Where "lines" appears in a line of the entries below, that line should be copied.

=== Records from a data source ===
___

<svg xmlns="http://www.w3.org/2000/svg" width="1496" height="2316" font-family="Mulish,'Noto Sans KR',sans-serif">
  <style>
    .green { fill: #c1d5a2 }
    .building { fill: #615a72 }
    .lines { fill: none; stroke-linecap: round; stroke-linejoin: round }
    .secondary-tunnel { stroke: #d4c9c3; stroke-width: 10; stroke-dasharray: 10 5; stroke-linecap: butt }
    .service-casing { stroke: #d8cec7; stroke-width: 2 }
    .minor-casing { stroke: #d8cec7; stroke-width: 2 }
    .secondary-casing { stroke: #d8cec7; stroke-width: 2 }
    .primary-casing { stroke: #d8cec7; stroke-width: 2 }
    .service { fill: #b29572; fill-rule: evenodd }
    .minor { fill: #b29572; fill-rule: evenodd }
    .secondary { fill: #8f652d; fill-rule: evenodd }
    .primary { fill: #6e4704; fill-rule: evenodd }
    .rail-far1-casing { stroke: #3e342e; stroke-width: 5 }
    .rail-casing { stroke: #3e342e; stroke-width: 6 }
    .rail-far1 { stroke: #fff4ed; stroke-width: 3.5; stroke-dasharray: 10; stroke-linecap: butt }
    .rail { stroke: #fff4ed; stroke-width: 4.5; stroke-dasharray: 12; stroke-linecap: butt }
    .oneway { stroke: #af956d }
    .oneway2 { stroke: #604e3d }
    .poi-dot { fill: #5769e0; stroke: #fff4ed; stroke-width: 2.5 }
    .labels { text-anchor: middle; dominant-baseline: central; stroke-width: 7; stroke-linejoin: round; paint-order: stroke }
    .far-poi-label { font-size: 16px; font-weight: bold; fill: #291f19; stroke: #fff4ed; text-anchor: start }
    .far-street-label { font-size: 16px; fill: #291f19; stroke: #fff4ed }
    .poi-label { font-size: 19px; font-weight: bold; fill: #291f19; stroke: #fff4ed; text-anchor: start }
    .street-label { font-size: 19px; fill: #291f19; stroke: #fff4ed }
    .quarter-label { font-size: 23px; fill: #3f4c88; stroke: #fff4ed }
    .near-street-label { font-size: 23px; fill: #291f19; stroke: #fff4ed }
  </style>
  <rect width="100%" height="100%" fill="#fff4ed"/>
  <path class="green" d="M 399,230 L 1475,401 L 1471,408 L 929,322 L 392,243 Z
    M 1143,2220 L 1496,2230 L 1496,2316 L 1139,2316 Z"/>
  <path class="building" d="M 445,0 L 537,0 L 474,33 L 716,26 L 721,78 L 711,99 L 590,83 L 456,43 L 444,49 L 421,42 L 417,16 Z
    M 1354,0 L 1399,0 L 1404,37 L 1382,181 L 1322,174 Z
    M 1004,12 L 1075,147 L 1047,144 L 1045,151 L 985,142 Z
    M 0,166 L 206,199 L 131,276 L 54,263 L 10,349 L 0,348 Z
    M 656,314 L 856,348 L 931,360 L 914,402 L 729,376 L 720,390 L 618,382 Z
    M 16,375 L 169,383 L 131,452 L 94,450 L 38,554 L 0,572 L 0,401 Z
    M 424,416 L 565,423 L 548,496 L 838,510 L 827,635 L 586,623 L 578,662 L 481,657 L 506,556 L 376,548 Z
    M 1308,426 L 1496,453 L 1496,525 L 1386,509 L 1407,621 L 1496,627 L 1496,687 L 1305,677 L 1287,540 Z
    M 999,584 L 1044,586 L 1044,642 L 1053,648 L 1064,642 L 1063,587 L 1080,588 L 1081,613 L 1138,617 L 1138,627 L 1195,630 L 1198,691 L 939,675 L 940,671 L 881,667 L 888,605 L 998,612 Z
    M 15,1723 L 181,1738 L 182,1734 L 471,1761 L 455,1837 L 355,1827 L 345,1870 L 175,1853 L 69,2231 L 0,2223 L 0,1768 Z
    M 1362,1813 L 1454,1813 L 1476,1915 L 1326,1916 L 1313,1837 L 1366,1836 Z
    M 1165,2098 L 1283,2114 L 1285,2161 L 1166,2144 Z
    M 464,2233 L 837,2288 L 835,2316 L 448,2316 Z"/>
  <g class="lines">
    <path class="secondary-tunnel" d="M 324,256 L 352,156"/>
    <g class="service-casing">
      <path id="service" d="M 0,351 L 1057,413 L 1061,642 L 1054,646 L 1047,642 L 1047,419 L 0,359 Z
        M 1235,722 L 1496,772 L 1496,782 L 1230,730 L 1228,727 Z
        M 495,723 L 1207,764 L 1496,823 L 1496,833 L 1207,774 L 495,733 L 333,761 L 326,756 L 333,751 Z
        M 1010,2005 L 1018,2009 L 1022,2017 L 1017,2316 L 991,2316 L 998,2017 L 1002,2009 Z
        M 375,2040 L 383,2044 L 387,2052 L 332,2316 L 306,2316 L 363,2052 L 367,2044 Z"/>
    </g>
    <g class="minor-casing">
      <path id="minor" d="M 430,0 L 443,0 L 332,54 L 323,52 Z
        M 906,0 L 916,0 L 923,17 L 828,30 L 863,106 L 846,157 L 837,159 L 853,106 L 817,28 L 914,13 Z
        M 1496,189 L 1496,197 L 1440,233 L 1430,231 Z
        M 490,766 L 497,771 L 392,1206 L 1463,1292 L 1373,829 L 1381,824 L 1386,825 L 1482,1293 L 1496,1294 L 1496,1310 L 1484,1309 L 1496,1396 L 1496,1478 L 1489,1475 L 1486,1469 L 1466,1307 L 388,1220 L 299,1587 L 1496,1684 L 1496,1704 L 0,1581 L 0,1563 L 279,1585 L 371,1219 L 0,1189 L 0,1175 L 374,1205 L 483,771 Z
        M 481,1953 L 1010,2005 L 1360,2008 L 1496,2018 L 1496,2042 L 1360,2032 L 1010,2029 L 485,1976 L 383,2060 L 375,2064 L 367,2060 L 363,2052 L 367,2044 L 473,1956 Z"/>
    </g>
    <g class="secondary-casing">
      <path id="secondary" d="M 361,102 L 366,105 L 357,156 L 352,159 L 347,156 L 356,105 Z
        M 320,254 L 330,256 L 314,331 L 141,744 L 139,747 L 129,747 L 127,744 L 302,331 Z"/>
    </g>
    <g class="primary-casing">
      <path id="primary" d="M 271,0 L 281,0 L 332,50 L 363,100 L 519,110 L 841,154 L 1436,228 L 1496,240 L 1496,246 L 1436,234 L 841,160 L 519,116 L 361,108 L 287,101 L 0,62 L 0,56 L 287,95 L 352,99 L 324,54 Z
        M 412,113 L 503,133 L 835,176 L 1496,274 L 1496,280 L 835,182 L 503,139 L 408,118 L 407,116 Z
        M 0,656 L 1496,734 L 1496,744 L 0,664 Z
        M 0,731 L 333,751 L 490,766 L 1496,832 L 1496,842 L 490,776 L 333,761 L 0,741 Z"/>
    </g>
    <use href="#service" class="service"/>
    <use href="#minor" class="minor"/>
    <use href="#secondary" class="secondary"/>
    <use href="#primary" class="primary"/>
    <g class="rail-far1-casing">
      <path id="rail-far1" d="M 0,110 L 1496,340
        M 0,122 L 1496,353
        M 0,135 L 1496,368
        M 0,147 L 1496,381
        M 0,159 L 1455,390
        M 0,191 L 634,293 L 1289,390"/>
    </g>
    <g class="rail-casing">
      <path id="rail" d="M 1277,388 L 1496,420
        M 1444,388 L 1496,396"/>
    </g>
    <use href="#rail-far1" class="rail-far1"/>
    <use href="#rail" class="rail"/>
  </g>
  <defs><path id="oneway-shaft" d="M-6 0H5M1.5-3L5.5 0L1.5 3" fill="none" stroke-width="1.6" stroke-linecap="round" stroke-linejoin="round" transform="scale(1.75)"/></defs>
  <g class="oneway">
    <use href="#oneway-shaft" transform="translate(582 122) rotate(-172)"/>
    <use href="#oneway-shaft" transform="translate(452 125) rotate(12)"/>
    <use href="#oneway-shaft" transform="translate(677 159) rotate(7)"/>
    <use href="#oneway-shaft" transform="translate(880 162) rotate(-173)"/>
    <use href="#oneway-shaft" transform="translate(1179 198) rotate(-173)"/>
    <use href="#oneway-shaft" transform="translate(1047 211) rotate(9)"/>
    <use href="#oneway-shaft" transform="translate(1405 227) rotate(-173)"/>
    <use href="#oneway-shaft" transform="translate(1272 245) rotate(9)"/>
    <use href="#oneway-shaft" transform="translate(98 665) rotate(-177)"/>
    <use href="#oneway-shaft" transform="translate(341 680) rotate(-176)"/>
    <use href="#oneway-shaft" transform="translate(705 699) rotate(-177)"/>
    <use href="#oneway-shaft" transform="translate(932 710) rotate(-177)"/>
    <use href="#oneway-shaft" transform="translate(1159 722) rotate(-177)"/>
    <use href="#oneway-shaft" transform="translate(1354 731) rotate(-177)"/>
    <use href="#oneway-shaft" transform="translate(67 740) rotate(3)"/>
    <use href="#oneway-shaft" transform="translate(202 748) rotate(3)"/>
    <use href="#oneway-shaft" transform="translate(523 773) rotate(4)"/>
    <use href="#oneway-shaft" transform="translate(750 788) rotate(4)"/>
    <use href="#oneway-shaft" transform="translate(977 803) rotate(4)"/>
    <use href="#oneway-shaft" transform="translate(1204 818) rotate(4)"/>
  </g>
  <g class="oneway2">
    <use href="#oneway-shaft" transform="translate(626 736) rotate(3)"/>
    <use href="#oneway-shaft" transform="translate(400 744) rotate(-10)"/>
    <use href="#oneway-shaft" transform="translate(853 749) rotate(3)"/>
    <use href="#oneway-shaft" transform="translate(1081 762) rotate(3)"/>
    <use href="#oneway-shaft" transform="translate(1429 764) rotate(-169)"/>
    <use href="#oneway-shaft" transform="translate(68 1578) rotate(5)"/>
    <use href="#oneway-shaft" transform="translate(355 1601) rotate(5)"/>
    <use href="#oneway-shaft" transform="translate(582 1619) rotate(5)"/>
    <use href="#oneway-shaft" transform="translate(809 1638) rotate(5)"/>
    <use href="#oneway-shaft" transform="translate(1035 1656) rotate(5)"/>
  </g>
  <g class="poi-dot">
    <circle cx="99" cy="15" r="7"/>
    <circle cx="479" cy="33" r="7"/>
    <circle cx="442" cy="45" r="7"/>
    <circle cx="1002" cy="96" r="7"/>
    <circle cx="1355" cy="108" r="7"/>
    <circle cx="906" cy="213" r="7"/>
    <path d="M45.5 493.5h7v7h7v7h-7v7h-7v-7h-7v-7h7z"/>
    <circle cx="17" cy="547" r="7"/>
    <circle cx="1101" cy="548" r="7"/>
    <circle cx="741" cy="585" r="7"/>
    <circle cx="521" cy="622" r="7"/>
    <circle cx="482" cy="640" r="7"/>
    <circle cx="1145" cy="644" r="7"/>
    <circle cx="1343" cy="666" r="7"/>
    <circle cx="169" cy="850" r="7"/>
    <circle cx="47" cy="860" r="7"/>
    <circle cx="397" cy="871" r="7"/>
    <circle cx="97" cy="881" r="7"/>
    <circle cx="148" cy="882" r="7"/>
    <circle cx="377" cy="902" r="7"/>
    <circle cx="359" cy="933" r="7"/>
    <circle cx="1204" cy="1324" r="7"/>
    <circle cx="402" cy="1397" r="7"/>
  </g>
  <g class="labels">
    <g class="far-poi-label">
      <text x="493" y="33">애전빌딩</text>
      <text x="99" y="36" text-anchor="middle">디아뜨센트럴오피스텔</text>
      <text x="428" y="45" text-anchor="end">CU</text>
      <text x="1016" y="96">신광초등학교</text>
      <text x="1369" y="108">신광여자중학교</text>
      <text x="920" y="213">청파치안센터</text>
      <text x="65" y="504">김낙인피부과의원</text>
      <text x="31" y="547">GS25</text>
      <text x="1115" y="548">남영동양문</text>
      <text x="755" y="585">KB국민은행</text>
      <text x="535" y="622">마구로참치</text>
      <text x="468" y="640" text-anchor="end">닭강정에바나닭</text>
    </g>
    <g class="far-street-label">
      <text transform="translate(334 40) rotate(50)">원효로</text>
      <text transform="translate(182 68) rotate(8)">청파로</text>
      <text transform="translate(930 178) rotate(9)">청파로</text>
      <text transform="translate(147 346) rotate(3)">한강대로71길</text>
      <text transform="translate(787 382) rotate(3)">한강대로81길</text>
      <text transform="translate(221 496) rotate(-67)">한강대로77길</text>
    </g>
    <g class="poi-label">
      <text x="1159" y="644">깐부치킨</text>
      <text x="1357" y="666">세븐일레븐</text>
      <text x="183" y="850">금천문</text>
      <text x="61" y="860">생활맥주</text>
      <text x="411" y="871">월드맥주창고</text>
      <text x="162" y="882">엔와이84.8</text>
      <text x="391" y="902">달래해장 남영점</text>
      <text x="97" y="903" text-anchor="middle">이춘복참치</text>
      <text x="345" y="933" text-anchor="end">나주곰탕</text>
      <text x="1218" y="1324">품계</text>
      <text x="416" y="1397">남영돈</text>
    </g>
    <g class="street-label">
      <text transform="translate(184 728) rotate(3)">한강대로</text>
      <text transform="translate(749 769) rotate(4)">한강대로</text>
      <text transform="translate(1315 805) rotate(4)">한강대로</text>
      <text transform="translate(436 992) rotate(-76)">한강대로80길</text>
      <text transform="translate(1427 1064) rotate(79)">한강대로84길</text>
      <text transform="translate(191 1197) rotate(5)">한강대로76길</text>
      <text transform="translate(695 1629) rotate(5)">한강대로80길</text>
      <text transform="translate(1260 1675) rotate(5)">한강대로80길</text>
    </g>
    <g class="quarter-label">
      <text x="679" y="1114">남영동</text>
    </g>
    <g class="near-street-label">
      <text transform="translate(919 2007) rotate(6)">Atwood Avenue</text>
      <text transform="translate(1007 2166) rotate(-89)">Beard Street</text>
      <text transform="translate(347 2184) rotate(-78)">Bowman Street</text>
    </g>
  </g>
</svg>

___

=== Written answer ===
    .lines { fill: none; stroke-linecap: round; stroke-linejoin: round }
  <g class="lines">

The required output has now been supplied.